A final relevant factor is text orientation. This concerns the rotation of glyphs. When vertical and horizontal scripts are mixed, for example in a French-Chinese or Japanese-Indonesian dictionary, the need may arise to make explicit how the glyphs are oriented. The table below gives the pertinent CSS value pairs.

Text orientation

TEI P5 Annotation
style=”text-orientation: mixed” Default. Specifies that characters from horizontal-only scripts are set sideways, i.e. 90° clockwise from their standard orientation in horizontal text. Characters from vertical scripts are set with their intrinsic orientation.
style=”text-orientation: upright” Specifies that characters from horizontal-only scripts are rendered upright, i.e. in their standard horizontal orientation. Characters from vertical scripts are set with their intrinsic orientation and shaped normally.
style=”text-orientation: sideways-right” Causes text to be set as if in a horizontal layout, but rotated 90° clockwise. Vertical orientation in horizontal scripts.
style=”text-orientation: sideways-left “ Causes text to be set as if in a horizontal layout, but rotated 90° counter-clockwise. Vertical orientation in horizontal scripts.
style=”text-orientation: sideways” https://www.w3.org/TR/css-writing-modes-3/
style=”text-orientation: use-glyph-orientation” https://www.w3.org/TR/css-writing-modes-3/

Example

<p>Examples include Jer 21:2 (<foreign style="direction:rtl; unicode-bidi:embed;" xml:lang="he-Hebr">נְבוּכַדְרֶאצַּרמֶלֶךְ־בָּבֶל</foreign> "Nebuchadrezzar, king of Babylon" instead of βασιλεὺς Βαβυλῶνος "King of Babylon") and Jer 26[33]:22 (<foreign style="direction:rtl; unicode-bidi:embed;" xml:lang="he-Hebr">הַמֶּלֶךְיְהֹויָקִים</foreign> "Jehoiachim, the king" instead of ὁ βασιλεὺς "the king").</p>

Appendix on glyph variants

Unicode makes possible the use of the correct character, but the glyph is chosen (or set) by the font. However, in some cases it may be required to display a glyph variant. There is Brill documentation on the fonts containing the glyph variants, on the Open Type functionality that enables this, and on the input and display of such glyph variants. It remains here to show how this works in TEI XML.
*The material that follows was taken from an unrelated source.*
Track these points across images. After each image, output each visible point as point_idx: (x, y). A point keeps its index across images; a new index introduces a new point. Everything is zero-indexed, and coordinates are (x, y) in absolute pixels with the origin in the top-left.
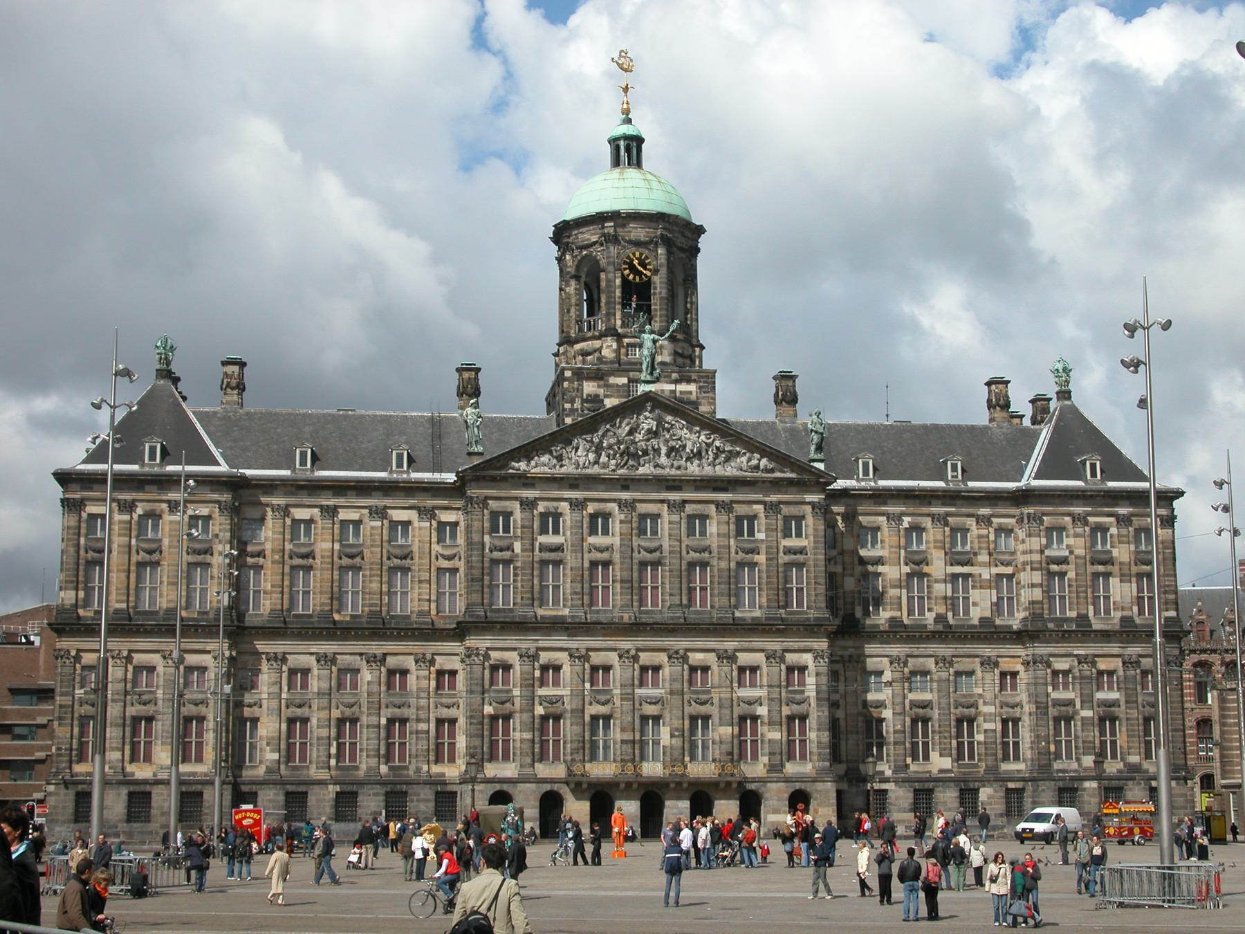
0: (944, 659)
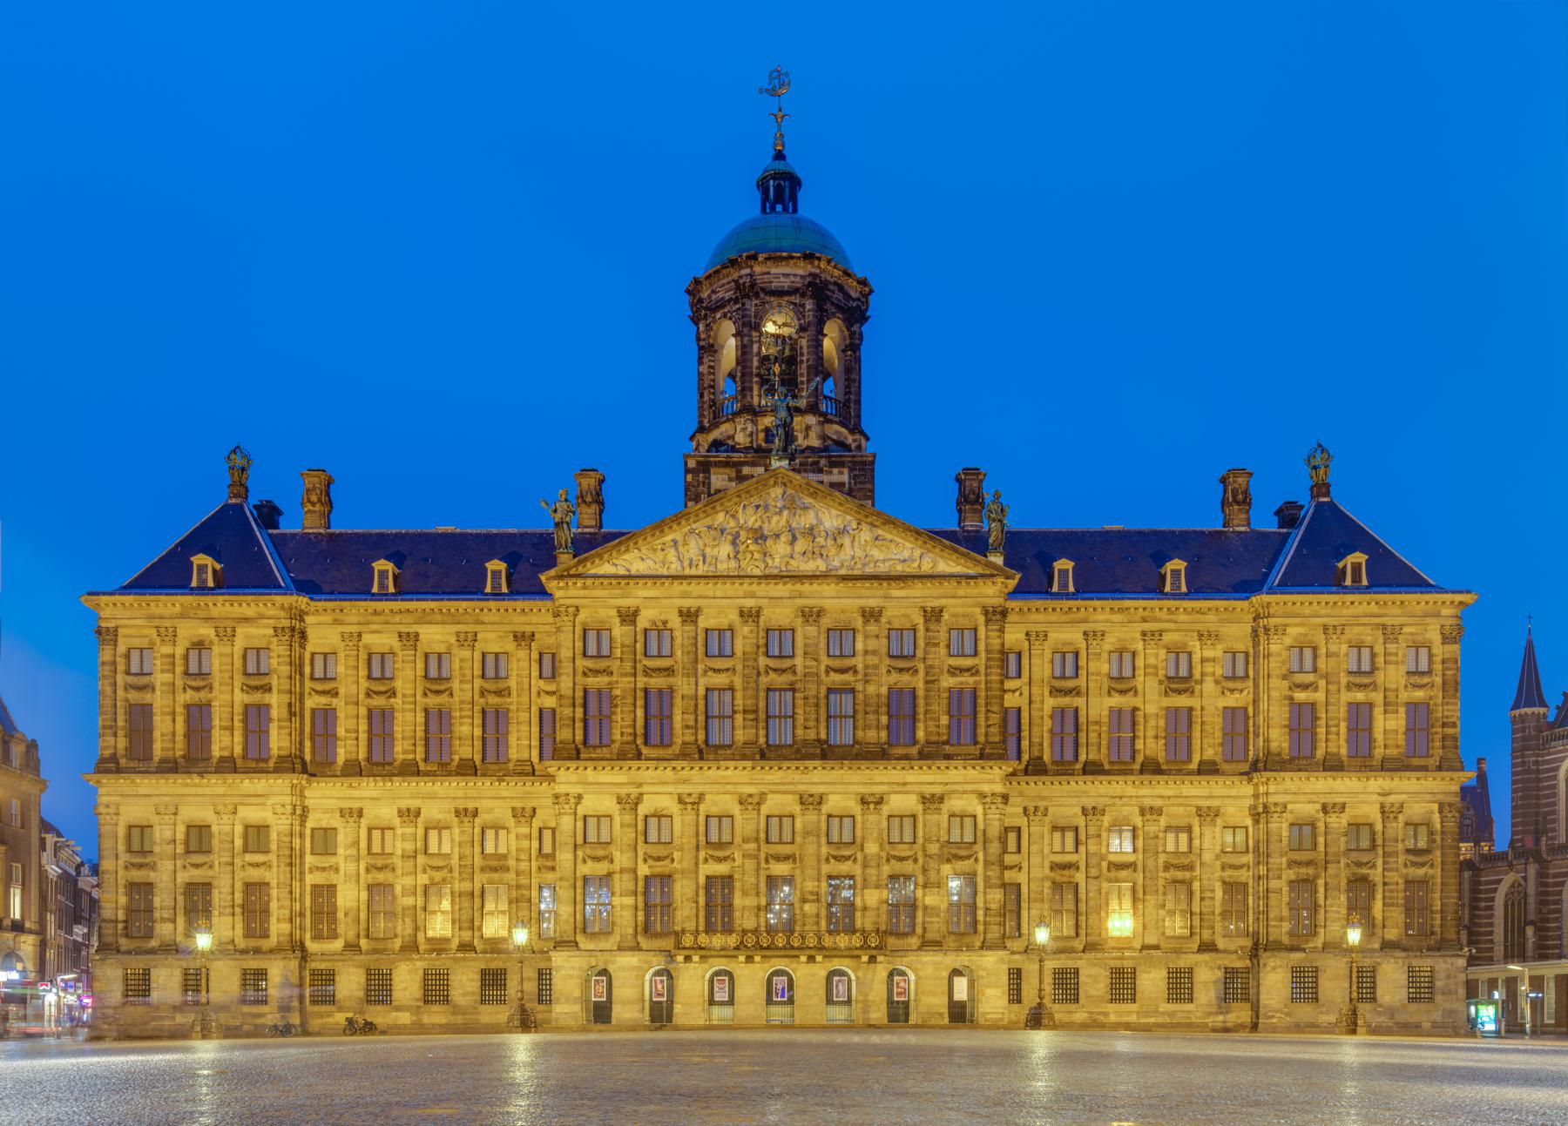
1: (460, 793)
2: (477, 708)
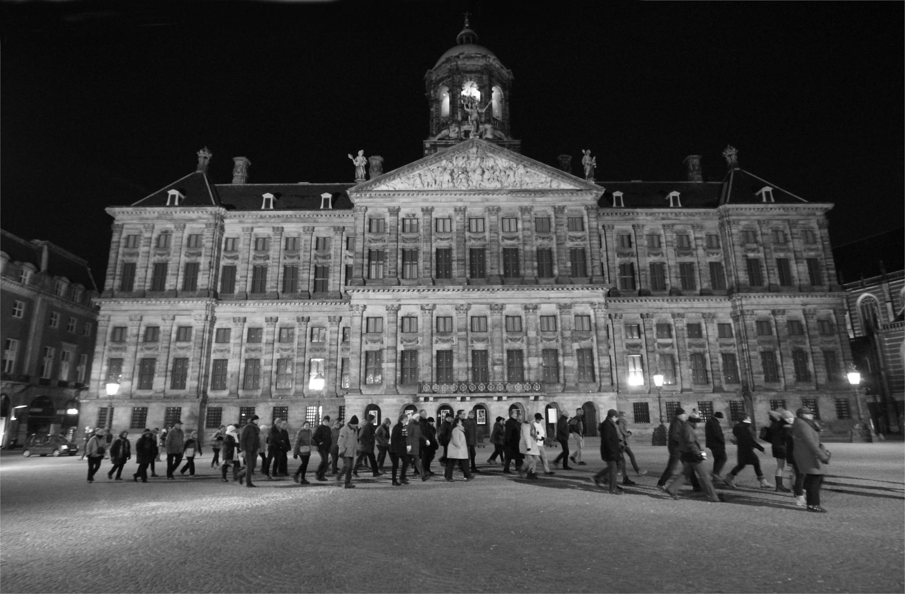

The key is BCP-47, which allows more values than only language and script. In this case, we add to the value an “x” to indicate private use, followed by the identifier of the glyph variant. This is added to the element surrounding the character of which we want the glyph variant to be displayed. Brill requires that a glyph variant is set per individual character. Therefore, the element must be <g>, which stands for “gaiji”, which is the Japanese term for a non-standardized character or glyph. The XML will thus read

<g xml:lang="[language id]-[script id]-x-[glyph variant id]">[Unicode point]</g>

Note that this use of the <g> element is not standard TEI: TEI would have a @ref attribute in <g> with a value that refers back to declared characters (or glyph variants) in a <charDecl> element in the <encodingDesc> element.